The market continues to grind higher and we’ve had three consecutive rallies. Support at SPY $143 held and the late day selling pattern has been broken. All of the pieces are in place for a sustained rally, but stocks don’t go straight up. We can expect choppy trading for a few days while the market takes a breather.
European credit concerns remain subdued. Overnight, Spain held a very successful bond auction. Yields continue to decline and large institutions are buying short-term debt. This is the most important piece of the puzzle and I don’t believe credit concerns will flare up in 2012.
China’s GDP grew 7.4% last quarter. That is the slowest level of activity we’ve seen in years, but it is better than feared. Many analysts believe that their economy is finding support. From my standpoint, a hard landing is unlikely this year. China is increasing fiscal spending and the PBOC has been easing. They want to make sure the leadership change goes smoothly. Earlier in the week, economic releases were good (industrial production, retail sales and exports).
Domestic economic activity has also been improving. This morning, the Philly Fed came in much better than expected. Initial claims dipped unexpectedly last week and that move was reversed. The market did not have much of a reaction to the number and last week’s number was suspicious from the start. The four-week moving average is still around 380,000. All of the releases in the last few weeks have been positive.
The focus is clearly on earnings and they have been good. Almost 20% of the S&P 500 has reported. More than 60% of the companies have beaten estimates. The most important development is that Q4 earnings guidance has been raised by 10% on average. That means companies are optimistic about the next quarter.
Overnight, eBay, American Express, Morgan Stanley and Union Pacific posted results. The reaction has generally been positive. In general, earnings warnings spooked many investors. Analysts were worried that earnings would come in light. With each passing day, those concerns will be dispelled.
Asset Managers don’t want to miss a year-end rally. Stock valuations are attractive, balance sheets are strong and interest rates are near historic lows. Money will flow out of fixed income and into equities.

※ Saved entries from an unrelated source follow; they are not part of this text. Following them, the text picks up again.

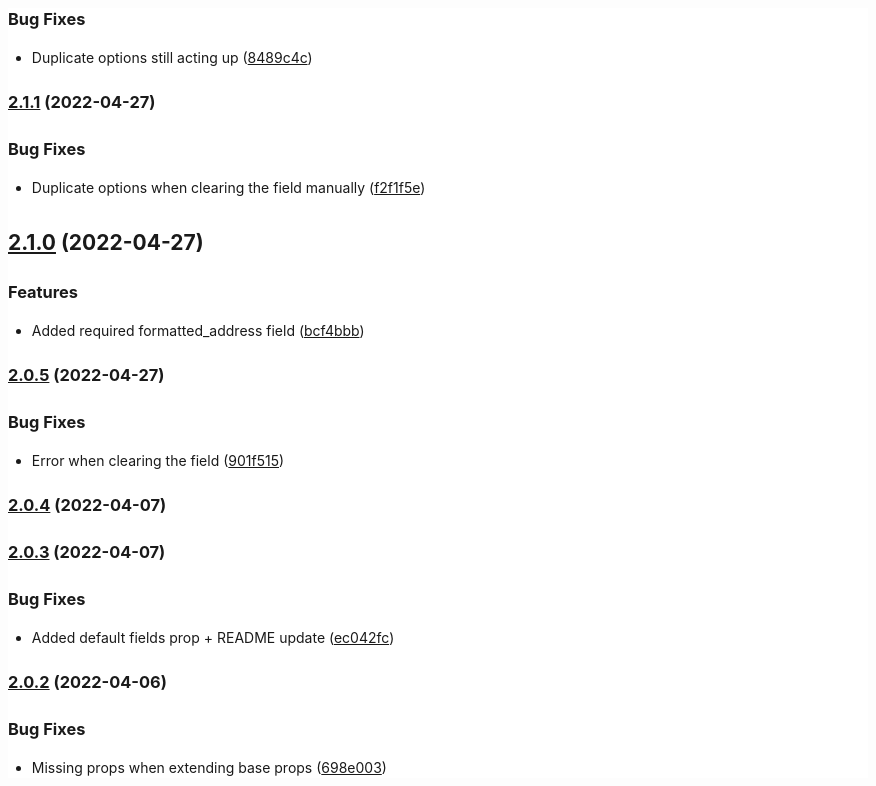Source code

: 
### Bug Fixes

* Duplicate options still acting up ([8489c4c](https://github.com/Zenoo/mui-address-autocomplete/commit/8489c4c0abaffe5c67584ec68427e4281941e542))

### [2.1.1](https://github.com/Zenoo/mui-address-autocomplete/compare/v2.1.0...v2.1.1) (2022-04-27)


### Bug Fixes

* Duplicate options when clearing the field manually ([f2f1f5e](https://github.com/Zenoo/mui-address-autocomplete/commit/f2f1f5e42c864845787ca06dc38dd76c566030e6))

## [2.1.0](https://github.com/Zenoo/mui-address-autocomplete/compare/v2.0.5...v2.1.0) (2022-04-27)


### Features

* Added required formatted_address field ([bcf4bbb](https://github.com/Zenoo/mui-address-autocomplete/commit/bcf4bbbc8607737e1b4ff976d20b0772dca85018))

### [2.0.5](https://github.com/Zenoo/mui-address-autocomplete/compare/v2.0.4...v2.0.5) (2022-04-27)


### Bug Fixes

* Error when clearing the field ([901f515](https://github.com/Zenoo/mui-address-autocomplete/commit/901f5154b5d528dafeb2c95d4d5c6d52fb895d6e))

### [2.0.4](https://github.com/Zenoo/mui-address-autocomplete/compare/v2.0.3...v2.0.4) (2022-04-07)

### [2.0.3](https://github.com/Zenoo/mui-address-autocomplete/compare/v2.0.2...v2.0.3) (2022-04-07)


### Bug Fixes

* Added default fields prop + README update ([ec042fc](https://github.com/Zenoo/mui-address-autocomplete/commit/ec042fc7da7b0245599fa26a6a788feaf8d1b24c))

### [2.0.2](https://github.com/Zenoo/mui-address-autocomplete/compare/v2.0.1...v2.0.2) (2022-04-06)


### Bug Fixes

* Missing props when extending base props ([698e003](https://github.com/Zenoo/mui-address-autocomplete/commit/698e00347d5df12307119aac1b79b9ce1f9d07b9))
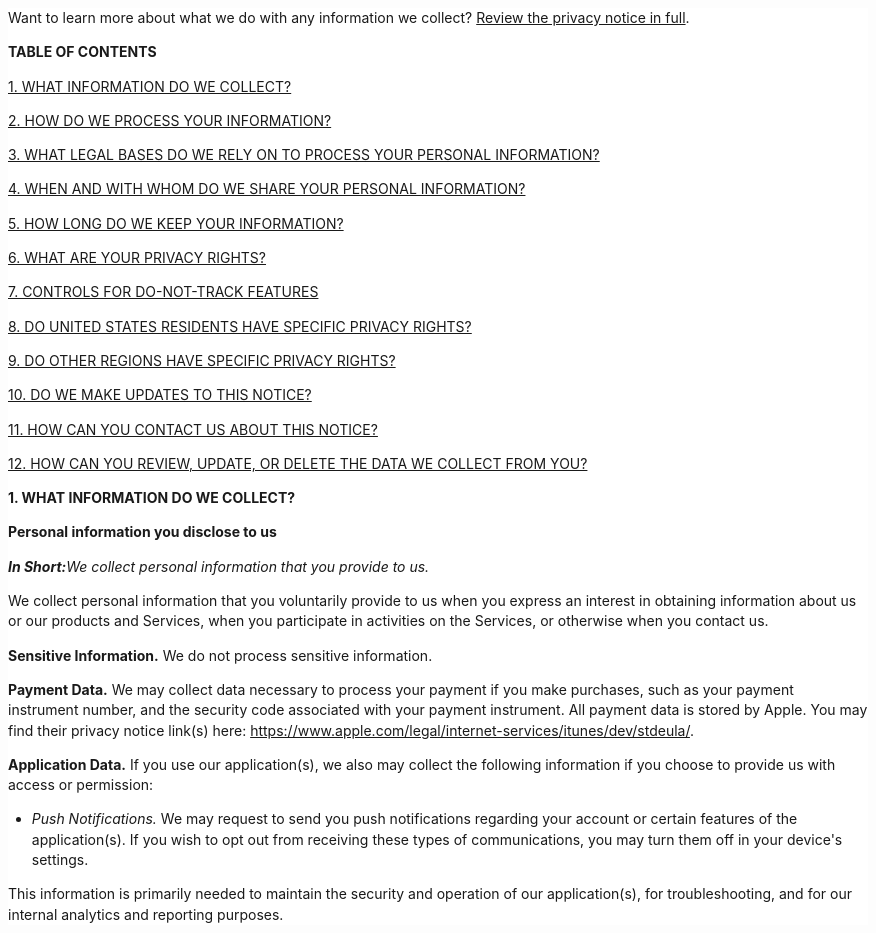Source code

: <p>Want to learn more about what we do with any information we collect?&nbsp;<a href="#toc">Review the privacy notice in full</a>.</p>

<p><strong>TABLE OF CONTENTS</strong></p>

<p><a href="#infocollect">1. WHAT INFORMATION DO WE COLLECT?</a></p>

<p><a href="#infouse">2. HOW DO WE PROCESS YOUR INFORMATION?</a></p>

<p><a href="#legalbases">3. WHAT LEGAL BASES DO WE RELY ON TO PROCESS YOUR PERSONAL INFORMATION?</a></p>

<p><a href="#whoshare">4. WHEN AND WITH WHOM DO WE SHARE YOUR PERSONAL INFORMATION?</a></p>

<p><a href="#inforetain">5. HOW LONG DO WE KEEP YOUR INFORMATION?</a></p>

<p><a href="#privacyrights">6. WHAT ARE YOUR PRIVACY RIGHTS?</a></p>

<p><a href="#DNT">7. CONTROLS FOR DO-NOT-TRACK FEATURES</a></p>

<p><a href="#uslaws">8. DO UNITED STATES RESIDENTS HAVE SPECIFIC PRIVACY RIGHTS?</a></p>

<p><a href="#otherlaws">9. DO OTHER REGIONS HAVE SPECIFIC PRIVACY RIGHTS?</a></p>

<p><a href="#policyupdates">10. DO WE MAKE UPDATES TO THIS NOTICE?</a></p>

<p><a href="#contact">11. HOW CAN YOU CONTACT US ABOUT THIS NOTICE?</a></p>

<p><a href="#request">12. HOW CAN YOU REVIEW, UPDATE, OR DELETE THE DATA WE COLLECT FROM YOU?</a></p>

<p><strong>1. WHAT INFORMATION DO WE COLLECT?</strong></p>

<p><strong>Personal information you disclose to us</strong></p>

<p><strong><em>In Short:</em></strong><em>We collect personal information that you provide to us.</em></p>

<p>We collect personal information that you voluntarily provide to us when you express an interest in obtaining information about us or our products and Services, when you participate in activities on the Services, or otherwise when you contact us.</p>

<p><strong>Sensitive Information.</strong> We do not process sensitive information.</p>

<p><strong>Payment Data.</strong> We may collect data necessary to process your payment if you make purchases, such as your payment instrument number, and the security code associated with your payment instrument. All payment data is stored by Apple. You may find their privacy notice link(s) here: <a href="https://www.apple.com/legal/internet-services/itunes/dev/stdeula/" rel="noopener" target="_blank">https://www.apple.com/legal/internet-services/itunes/dev/stdeula/</a>.</p>

<p><strong>Application Data.</strong> If you use our application(s), we also may collect the following information if you choose to provide us with access or permission:</p>

<ul>
	<li><em>Push Notifications.</em> We may request to send you push notifications regarding your account or certain features of the application(s). If you wish to opt out from receiving these types of communications, you may turn them off in your device&#39;s settings.</li>
</ul>

<p>This information is primarily needed to maintain the security and operation of our application(s), for troubleshooting, and for our internal analytics and reporting purposes.</p>

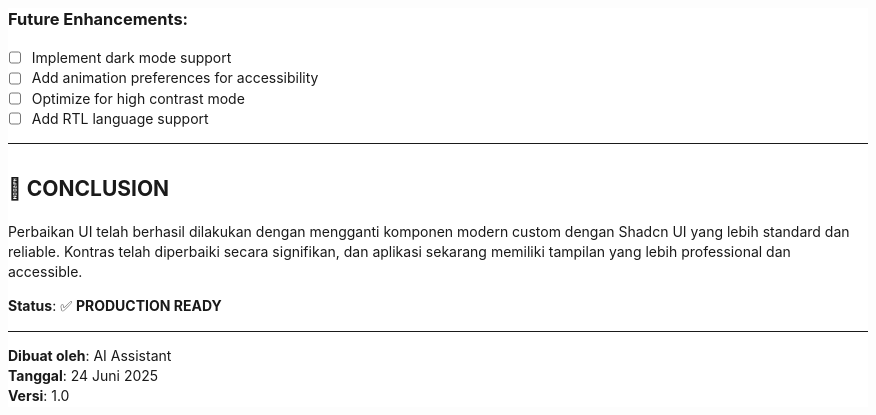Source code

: ### Future Enhancements:
- [ ] Implement dark mode support
- [ ] Add animation preferences for accessibility
- [ ] Optimize for high contrast mode
- [ ] Add RTL language support

---

## 📝 CONCLUSION

Perbaikan UI telah berhasil dilakukan dengan mengganti komponen modern custom dengan Shadcn UI yang lebih standard dan reliable. Kontras telah diperbaiki secara signifikan, dan aplikasi sekarang memiliki tampilan yang lebih professional dan accessible.

**Status**: ✅ **PRODUCTION READY**

---

**Dibuat oleh**: AI Assistant  
**Tanggal**: 24 Juni 2025  
**Versi**: 1.0 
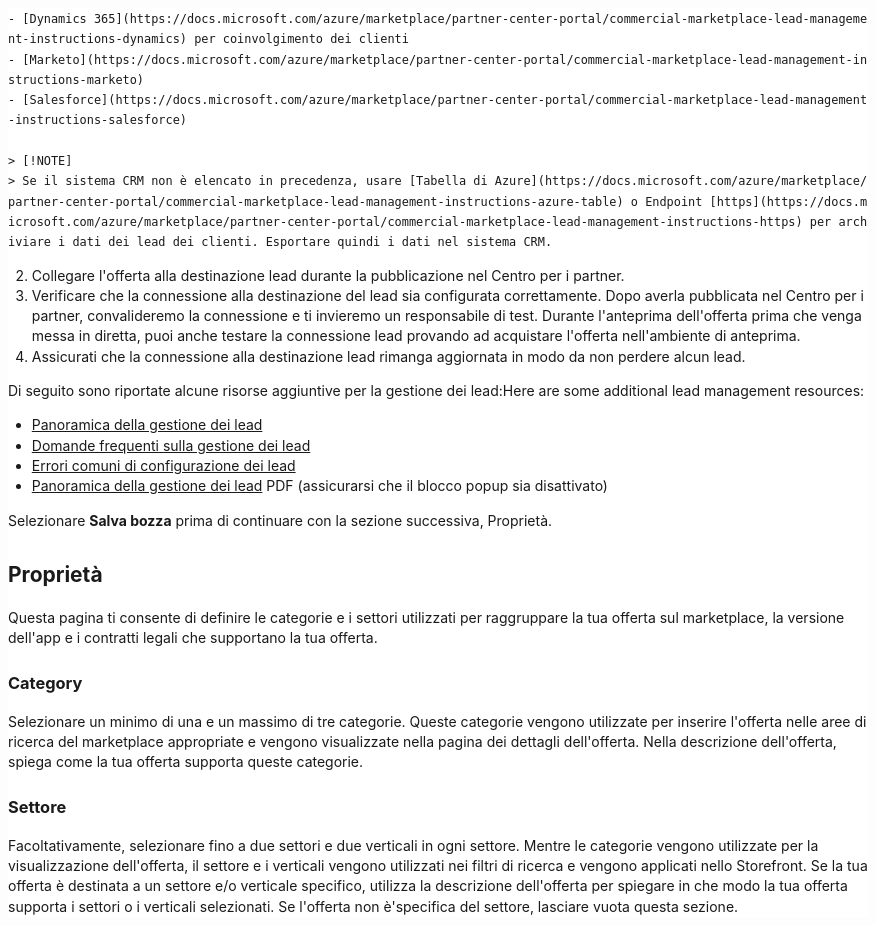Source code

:     - [Dynamics 365](https://docs.microsoft.com/azure/marketplace/partner-center-portal/commercial-marketplace-lead-management-instructions-dynamics) per coinvolgimento dei clienti
    - [Marketo](https://docs.microsoft.com/azure/marketplace/partner-center-portal/commercial-marketplace-lead-management-instructions-marketo)
    - [Salesforce](https://docs.microsoft.com/azure/marketplace/partner-center-portal/commercial-marketplace-lead-management-instructions-salesforce)

    > [!NOTE]
    > Se il sistema CRM non è elencato in precedenza, usare [Tabella di Azure](https://docs.microsoft.com/azure/marketplace/partner-center-portal/commercial-marketplace-lead-management-instructions-azure-table) o Endpoint [https](https://docs.microsoft.com/azure/marketplace/partner-center-portal/commercial-marketplace-lead-management-instructions-https) per archiviare i dati dei lead dei clienti. Esportare quindi i dati nel sistema CRM.

2. Collegare l'offerta alla destinazione lead durante la pubblicazione nel Centro per i partner.
3. Verificare che la connessione alla destinazione del lead sia configurata correttamente. Dopo averla pubblicata nel Centro per i partner, convalideremo la connessione e ti invieremo un responsabile di test. Durante l'anteprima dell'offerta prima che venga messa in diretta, puoi anche testare la connessione lead provando ad acquistare l'offerta nell'ambiente di anteprima.
4. Assicurati che la connessione alla destinazione lead rimanga aggiornata in modo da non perdere alcun lead.

Di seguito sono riportate alcune risorse aggiuntive per la gestione dei lead:Here are some additional lead management resources:

- [Panoramica della gestione dei lead](https://docs.microsoft.com/azure/marketplace/partner-center-portal/commercial-marketplace-get-customer-leads)
- [Domande frequenti sulla gestione dei lead](https://docs.microsoft.com/azure/marketplace/lead-management-for-cloud-marketplace#frequently-asked-questions)
- [Errori comuni di configurazione dei lead](https://docs.microsoft.com/azure/marketplace/lead-management-for-cloud-marketplace#common-lead-configuration-errors-during-publishing-on-cloud-partner-portal)
- [Panoramica della gestione dei lead](https://assetsprod.microsoft.com/mpn/cloud-marketplace-lead-management.pdf) PDF (assicurarsi che il blocco popup sia disattivato)

Selezionare **Salva bozza** prima di continuare con la sezione successiva, Proprietà.

## <a name="properties"></a>Proprietà

Questa pagina ti consente di definire le categorie e i settori utilizzati per raggruppare la tua offerta sul marketplace, la versione dell'app e i contratti legali che supportano la tua offerta.

### <a name="category"></a>Category

Selezionare un minimo di una e un massimo di tre categorie. Queste categorie vengono utilizzate per inserire l'offerta nelle aree di ricerca del marketplace appropriate e vengono visualizzate nella pagina dei dettagli dell'offerta. Nella descrizione dell'offerta, spiega come la tua offerta supporta queste categorie.

### <a name="industry"></a>Settore

Facoltativamente, selezionare fino a due settori e due verticali in ogni settore. Mentre le categorie vengono utilizzate per la visualizzazione dell'offerta, il settore e i verticali vengono utilizzati nei filtri di ricerca e vengono applicati nello Storefront. Se la tua offerta è destinata a un settore e/o verticale specifico, utilizza la descrizione dell'offerta per spiegare in che modo la tua offerta supporta i settori o i verticali selezionati. Se l'offerta non è&#39;specifica del settore, lasciare vuota questa sezione.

There is one dark cloud, but I don’t believe it will be an issue for a few weeks. The fiscal cliff is approaching and politicians are in recess until the elections. Both parties want to postpone the event. As long as analysts believe that a deal will get done before the end of the year, this dark cloud will not produce lightning.
Markets don’t go straight up. They need time consolidate gains. Look for choppy trading with an upward bias.
I’ve been telling you to scale into long positions the last two weeks. You should be in great shape and now all you have to do is manage your profits.